Study text:
Author: None (goldsteinn)

Changes

Previously we only handled the L0 == R0 case if both L1 and R1
where constant.

We can get more out of the analysis using general constant ranges
instead.

For example, X u&gt; Y implies X != 0.

In general, any strict comparison on X implies that X is not equal
to the boundary value for the sign and constant ranges with/without
sign bits can be useful in deducing implications.


Full diff: https://github.com/llvm/llvm-project/pull/85557.diff

7 Files Affected:

  • (modified) llvm/lib/Analysis/ValueTracking.cpp (+44-17)
  • (modified) llvm/test/Transforms/InstCombine/assume.ll (+1-1)
  • (modified) llvm/test/Transforms/InstCombine/range-check.ll (+2-10)

Things to do:
a) State whether each statement agrees with the change notes, answering yes or no and quoting the words that settle it: (i) The change proposes using general constant ranges in the analysis. (ii) Eight files are affected by the change. (iii) The file ValueTracking.cpp was newly added.
b) Answer these questions from the change notes:
(i) What name appears in parentheses on the author line?
(ii) Any strict comparison on X implies that X is not equal to what?
(iii) How many lines were added to range-check.ll?
c) Copy word for word the part of the change notes between "Full diff: https://github.com/llvm/llvm-project/pull/85557.diff" and "(modified) llvm/test/Transforms/InstCombine/assume.ll (+1-1)", inclusive.
The lines after the change notes are not needed.

Point tracking data:
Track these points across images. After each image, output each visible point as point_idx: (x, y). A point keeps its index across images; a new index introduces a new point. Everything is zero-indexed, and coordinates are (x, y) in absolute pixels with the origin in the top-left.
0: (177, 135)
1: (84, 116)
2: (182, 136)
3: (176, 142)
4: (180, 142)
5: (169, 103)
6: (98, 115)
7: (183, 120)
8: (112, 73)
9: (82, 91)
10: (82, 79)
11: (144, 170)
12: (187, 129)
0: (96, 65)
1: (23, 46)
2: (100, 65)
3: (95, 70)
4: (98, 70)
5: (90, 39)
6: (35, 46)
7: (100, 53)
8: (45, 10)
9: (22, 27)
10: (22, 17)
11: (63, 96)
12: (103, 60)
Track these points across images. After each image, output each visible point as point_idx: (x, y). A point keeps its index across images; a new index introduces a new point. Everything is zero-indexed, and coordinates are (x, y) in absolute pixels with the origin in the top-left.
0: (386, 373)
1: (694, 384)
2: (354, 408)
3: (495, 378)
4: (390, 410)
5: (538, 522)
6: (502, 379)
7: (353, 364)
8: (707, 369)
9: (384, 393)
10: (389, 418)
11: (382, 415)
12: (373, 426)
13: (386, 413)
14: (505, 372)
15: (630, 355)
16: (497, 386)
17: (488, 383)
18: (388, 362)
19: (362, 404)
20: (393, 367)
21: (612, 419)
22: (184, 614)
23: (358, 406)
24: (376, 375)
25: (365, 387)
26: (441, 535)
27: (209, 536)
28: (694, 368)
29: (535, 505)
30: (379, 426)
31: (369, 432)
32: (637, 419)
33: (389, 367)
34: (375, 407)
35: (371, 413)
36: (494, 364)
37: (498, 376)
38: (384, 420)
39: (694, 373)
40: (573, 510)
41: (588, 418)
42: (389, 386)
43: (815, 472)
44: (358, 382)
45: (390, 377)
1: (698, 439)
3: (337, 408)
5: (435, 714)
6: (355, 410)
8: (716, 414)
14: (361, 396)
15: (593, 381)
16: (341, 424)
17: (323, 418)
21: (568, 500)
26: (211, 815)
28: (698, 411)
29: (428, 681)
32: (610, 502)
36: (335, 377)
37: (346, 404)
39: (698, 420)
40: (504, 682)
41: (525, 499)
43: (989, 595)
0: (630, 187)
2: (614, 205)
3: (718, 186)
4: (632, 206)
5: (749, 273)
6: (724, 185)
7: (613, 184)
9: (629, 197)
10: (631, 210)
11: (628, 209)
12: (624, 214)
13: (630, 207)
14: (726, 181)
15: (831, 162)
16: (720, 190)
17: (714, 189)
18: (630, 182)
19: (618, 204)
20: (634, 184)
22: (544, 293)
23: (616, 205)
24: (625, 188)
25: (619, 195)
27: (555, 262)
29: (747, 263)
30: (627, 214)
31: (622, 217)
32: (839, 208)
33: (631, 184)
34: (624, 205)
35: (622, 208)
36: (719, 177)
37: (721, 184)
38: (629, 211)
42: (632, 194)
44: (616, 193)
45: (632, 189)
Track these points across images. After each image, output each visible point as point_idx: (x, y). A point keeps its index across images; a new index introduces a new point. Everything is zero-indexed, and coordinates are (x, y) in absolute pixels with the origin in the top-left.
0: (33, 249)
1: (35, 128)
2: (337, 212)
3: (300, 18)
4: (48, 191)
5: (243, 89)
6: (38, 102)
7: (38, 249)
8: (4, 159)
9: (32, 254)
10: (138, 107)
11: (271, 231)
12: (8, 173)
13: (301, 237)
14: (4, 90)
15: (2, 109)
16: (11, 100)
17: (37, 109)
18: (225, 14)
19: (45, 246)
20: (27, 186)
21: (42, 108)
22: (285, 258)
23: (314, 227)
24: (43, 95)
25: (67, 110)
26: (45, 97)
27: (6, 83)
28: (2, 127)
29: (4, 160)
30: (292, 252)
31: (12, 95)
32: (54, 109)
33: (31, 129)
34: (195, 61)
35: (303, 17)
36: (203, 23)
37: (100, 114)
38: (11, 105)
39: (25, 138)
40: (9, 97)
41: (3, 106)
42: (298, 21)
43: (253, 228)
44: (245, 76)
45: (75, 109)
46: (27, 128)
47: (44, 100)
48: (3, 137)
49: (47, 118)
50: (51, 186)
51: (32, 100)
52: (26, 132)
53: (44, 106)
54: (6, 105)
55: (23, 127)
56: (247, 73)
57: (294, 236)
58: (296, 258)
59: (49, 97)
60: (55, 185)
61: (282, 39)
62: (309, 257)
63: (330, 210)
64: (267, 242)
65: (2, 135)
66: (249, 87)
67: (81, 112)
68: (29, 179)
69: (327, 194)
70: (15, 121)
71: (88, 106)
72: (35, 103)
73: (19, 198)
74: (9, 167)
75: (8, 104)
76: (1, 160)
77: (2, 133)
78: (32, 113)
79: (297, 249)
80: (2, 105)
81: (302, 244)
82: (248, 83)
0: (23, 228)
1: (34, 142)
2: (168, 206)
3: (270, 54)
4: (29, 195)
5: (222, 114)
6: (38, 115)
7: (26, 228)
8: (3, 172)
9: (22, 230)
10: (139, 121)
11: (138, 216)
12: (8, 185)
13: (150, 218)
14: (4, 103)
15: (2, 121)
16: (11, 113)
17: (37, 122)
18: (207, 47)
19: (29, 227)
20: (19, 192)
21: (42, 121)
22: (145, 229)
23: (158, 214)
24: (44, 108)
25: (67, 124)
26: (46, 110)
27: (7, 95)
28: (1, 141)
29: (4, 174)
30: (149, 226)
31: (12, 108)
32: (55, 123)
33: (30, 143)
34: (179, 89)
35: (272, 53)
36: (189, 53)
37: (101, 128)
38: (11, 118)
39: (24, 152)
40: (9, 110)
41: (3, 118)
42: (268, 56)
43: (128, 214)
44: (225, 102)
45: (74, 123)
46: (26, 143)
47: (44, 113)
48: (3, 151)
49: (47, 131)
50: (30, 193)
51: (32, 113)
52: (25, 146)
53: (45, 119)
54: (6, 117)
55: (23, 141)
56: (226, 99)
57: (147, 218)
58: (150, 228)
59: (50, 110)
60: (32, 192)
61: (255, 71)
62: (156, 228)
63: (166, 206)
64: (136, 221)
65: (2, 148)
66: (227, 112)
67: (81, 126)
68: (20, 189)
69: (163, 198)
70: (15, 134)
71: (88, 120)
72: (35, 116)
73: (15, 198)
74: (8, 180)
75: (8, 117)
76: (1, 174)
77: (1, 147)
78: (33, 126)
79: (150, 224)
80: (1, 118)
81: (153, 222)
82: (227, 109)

Task-by-task results:
a)
(i) Yes: "We can get more out of the analysis using general constant ranges instead."
(ii) No: "7 Files Affected"
(iii) No: "(modified) llvm/lib/Analysis/ValueTracking.cpp (+44-17)"

b)
(i) goldsteinn
(ii) The boundary value for the sign
(iii) 2

c)
Full diff: https://github.com/llvm/llvm-project/pull/85557.diff

7 Files Affected:

  • (modified) llvm/lib/Analysis/ValueTracking.cpp (+44-17)
  • (modified) llvm/test/Transforms/InstCombine/assume.ll (+1-1)